An old Jewish man from Brooklyn waddled my way Monday afternoon, stuck out his hand and conceded, in mournful tones, that Bernie Williams may not play centerfield for the Yankees next season. Now, to be honest, when Jewish men from Brooklyn have waddled my way in the past, I've shooed them off—because they're either my grandpa or my dad or my kooky Uncle Marty . But Arthur Richman ... he's a fella you listen to.

"I think there's a chance Bernie'll come back," said Richman, as convincing as a door-to-door salesman, as he stood next to me while the Yankees took BP at Qualcomm on Monday. "Bernie's a wonderful person. I asked him, 'What's the difference between $8 million and $10 million?' In New York, everyone knows you. If you go somewhere else, you're just another ballplayer."

Richman has served as a special assistant to George Steinbrenner for six seasons. He's a happy-go-lucky sort, always smiling, always patting people on the shoulder. Fondly, he recalls his 1979 wedding, when 10 people served as his best men. They were Willie Mays , Ernie Banks , Ralph Kiner , Dick Williams , Joe Torre , Ralph Branca , Ted Sizemore , Joe Pignatano , Lee Mazzilli and Doug Flynn . In 1986, one of the 24 seasons Richman worked for the Mets, Mookie Wilson handed him the famous Bill Buckner ball. "Keep it," said Mookie. "You deserve it." The night before Don Larsen threw his perfect game, he had dinner with Richman. The night after, they went out on the town together. To say he has lived the baseball life is an understatement. Richman is baseball.

"It really makes me sad, the way things are," he said. "The worst are the agents. They're looking out for themselves first, their players second. Bernie has been with us for a long time—he's loved in New York. How much money does a person need?

"These guys should've lived in the Depression—then they'd appreciate the money. Baseball isn't like it used to be, not even close."

This, Richman knows. As a 14-year-old Brooklyn College junior, he was booted from school for spending too much time at the New York Daily Mirror, where he was working as a copy scrub. For the next 20 years, he was one of the newspaper's baseball writers, as well as a part-time traveling secretary for the St. Louis Browns. "Used to hate the Yanks," he says. "One year, they beat the Browns 21 of 22 times. It was miserable." Richman held odd advertising jobs until 1965, when he hooked on as a promotions director with the Mets. He saw the masses come through Shea— Steve Henderson and Duffy Dyer , Ron Hodges and Cleon Jones , Danny Heep and Rafael Santana , Ron Gardenhire and Brian Giles . When Darryl Strawberry was under house arrest in Florida in 1995 for income tax evasion, Richman lived across the hall from him for two weeks. When Wilson gave him the ball, Richman sold it to Charlie Sheen for $85,000, then gave all the money to charity.

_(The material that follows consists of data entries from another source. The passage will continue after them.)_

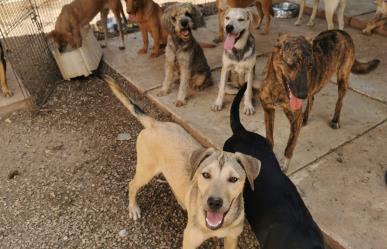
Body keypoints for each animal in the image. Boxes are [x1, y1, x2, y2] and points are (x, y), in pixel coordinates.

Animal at [101, 74, 262, 249]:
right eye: (205, 175)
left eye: (233, 179)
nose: (214, 203)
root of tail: (156, 123)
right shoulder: (189, 240)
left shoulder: (232, 239)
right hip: (145, 170)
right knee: (132, 184)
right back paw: (133, 208)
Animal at [260, 29, 380, 171]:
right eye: (291, 64)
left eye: (310, 65)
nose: (302, 95)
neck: (278, 87)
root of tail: (342, 31)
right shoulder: (268, 111)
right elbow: (269, 138)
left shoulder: (295, 118)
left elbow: (290, 145)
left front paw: (284, 163)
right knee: (312, 98)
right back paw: (306, 117)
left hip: (342, 78)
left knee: (339, 102)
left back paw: (335, 120)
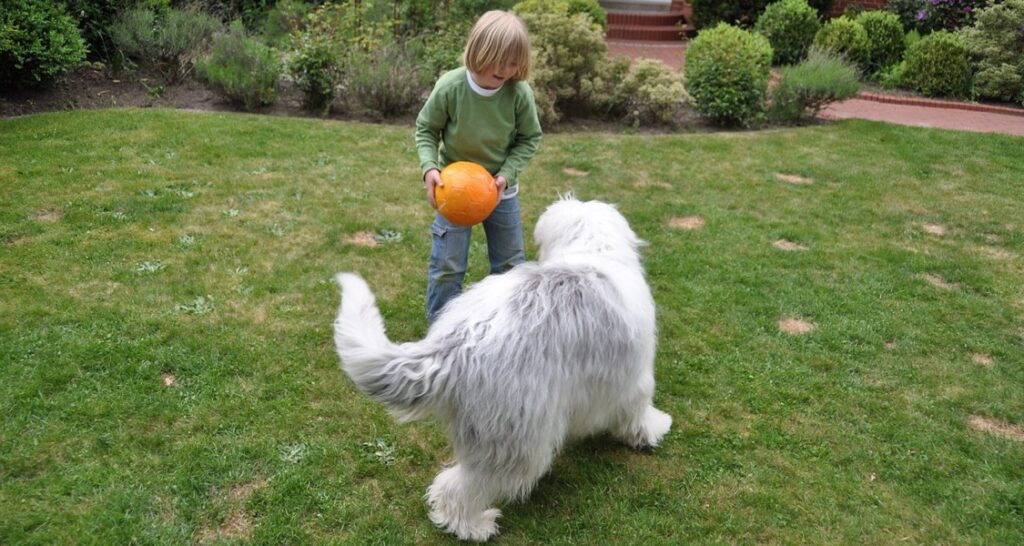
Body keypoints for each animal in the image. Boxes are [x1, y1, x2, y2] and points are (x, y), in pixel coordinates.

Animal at [333, 196, 671, 540]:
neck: (592, 250)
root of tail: (458, 344)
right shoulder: (634, 378)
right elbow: (637, 410)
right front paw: (652, 430)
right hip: (515, 437)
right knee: (461, 487)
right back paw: (473, 526)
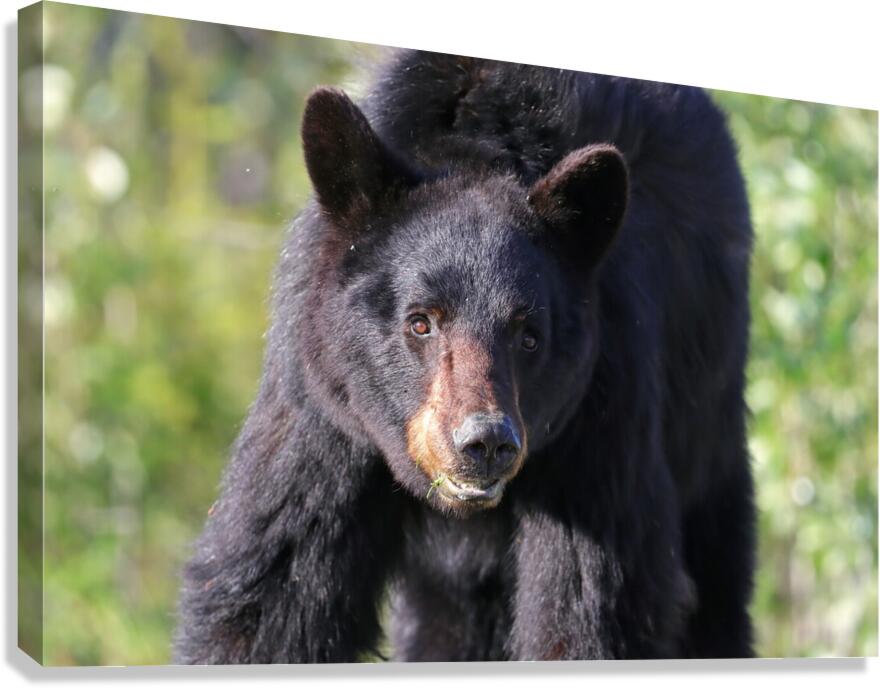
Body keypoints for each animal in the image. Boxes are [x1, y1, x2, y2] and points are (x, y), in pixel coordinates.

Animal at [173, 49, 755, 663]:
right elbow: (272, 589)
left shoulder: (601, 407)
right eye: (420, 322)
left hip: (706, 430)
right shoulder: (326, 406)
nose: (486, 443)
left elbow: (590, 604)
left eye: (529, 336)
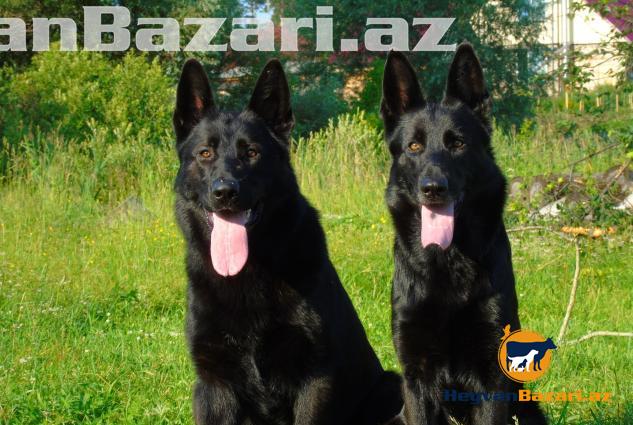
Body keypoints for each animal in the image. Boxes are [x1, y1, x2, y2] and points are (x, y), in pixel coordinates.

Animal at [173, 58, 402, 425]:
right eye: (205, 153)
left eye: (252, 152)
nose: (225, 192)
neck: (249, 271)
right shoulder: (213, 386)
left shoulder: (316, 380)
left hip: (390, 387)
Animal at [380, 43, 548, 425]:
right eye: (414, 146)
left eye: (457, 144)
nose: (433, 188)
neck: (447, 261)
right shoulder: (415, 374)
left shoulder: (492, 372)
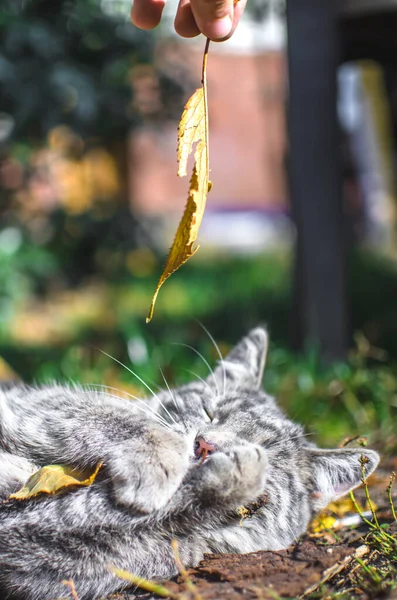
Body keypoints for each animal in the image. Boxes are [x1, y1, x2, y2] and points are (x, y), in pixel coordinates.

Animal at [0, 328, 378, 600]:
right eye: (210, 412)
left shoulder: (48, 544)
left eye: (266, 449)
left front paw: (240, 470)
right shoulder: (38, 405)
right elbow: (119, 417)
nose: (205, 445)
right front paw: (159, 463)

"I've seen it all," he said. Richman reconsiders this two seconds later, when he is asked to compare Williams to Don Mattingly , the last homegrown great to grace Yankee Stadium. Would Mattingly have ever left town?

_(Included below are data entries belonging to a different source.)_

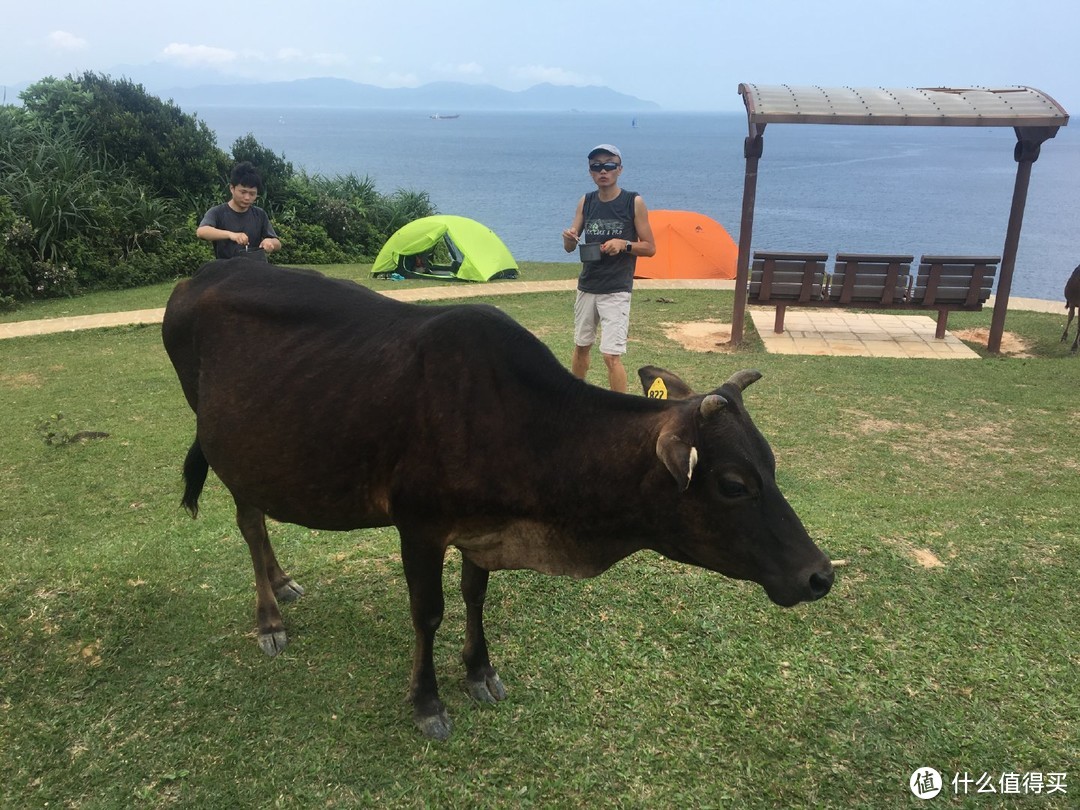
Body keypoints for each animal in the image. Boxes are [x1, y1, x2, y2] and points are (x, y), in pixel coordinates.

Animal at [162, 261, 833, 743]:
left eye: (771, 464)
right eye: (734, 484)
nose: (819, 575)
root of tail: (197, 278)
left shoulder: (482, 528)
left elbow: (474, 596)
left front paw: (480, 671)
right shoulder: (418, 525)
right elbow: (427, 612)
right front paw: (427, 701)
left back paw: (283, 582)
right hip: (230, 451)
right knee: (250, 522)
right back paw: (269, 617)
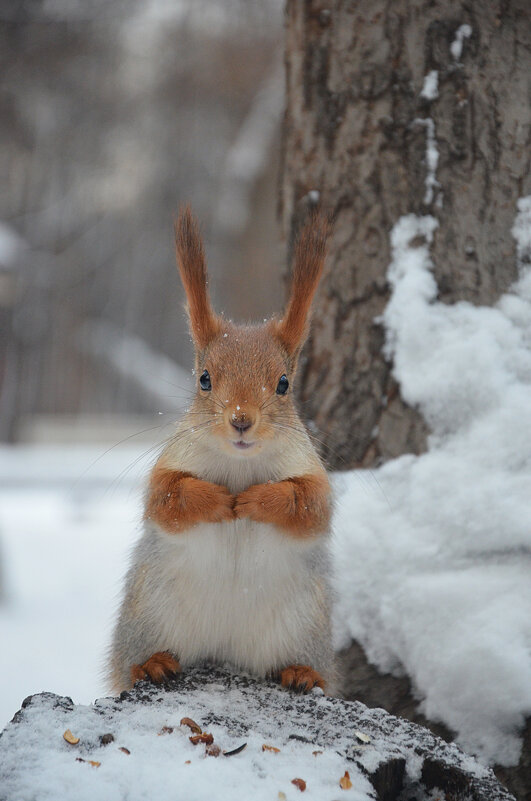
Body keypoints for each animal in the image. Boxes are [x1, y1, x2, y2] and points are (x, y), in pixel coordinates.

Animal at [108, 206, 336, 692]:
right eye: (204, 379)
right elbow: (166, 498)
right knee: (133, 662)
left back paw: (301, 673)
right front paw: (217, 500)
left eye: (284, 384)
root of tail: (228, 654)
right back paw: (151, 664)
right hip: (146, 615)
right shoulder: (169, 465)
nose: (241, 419)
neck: (238, 464)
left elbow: (310, 506)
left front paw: (254, 501)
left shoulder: (312, 472)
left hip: (306, 624)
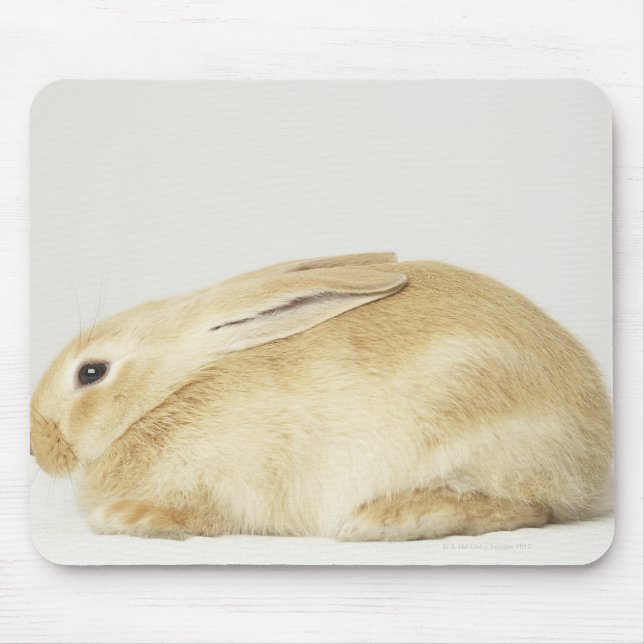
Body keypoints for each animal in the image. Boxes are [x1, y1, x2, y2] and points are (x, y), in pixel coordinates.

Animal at [30, 252, 612, 541]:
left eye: (91, 373)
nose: (37, 449)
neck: (168, 393)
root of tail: (594, 448)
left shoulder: (225, 484)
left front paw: (125, 518)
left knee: (527, 508)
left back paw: (384, 520)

"No," says Richman. "But today's player is today's player."

Richman knows. He doesn't understand, but he knows.

That's television: Following New York's thrilling Game 1 victory, a TV reporter asked Padres outfielder Greg Vaughn how, as just the 40th player to hit two home runs in a World Series game, it felt to make history.

A little soft? Yankees coach Don Zimmer refused to dog the Padres for their sudden rash of illnesses. Until he said this: "The flu is a tough thing. But do you think Cal Ripken ever had the flu when he played? Do you think Pete Rose ever had the flu when he played? I guess none of those guys ever had diarrhea or an ankle sprain or a bad temperature or a cold. Pee Wee Reese told me if he only played when he was 100%, he'd only play 40-50 games a year."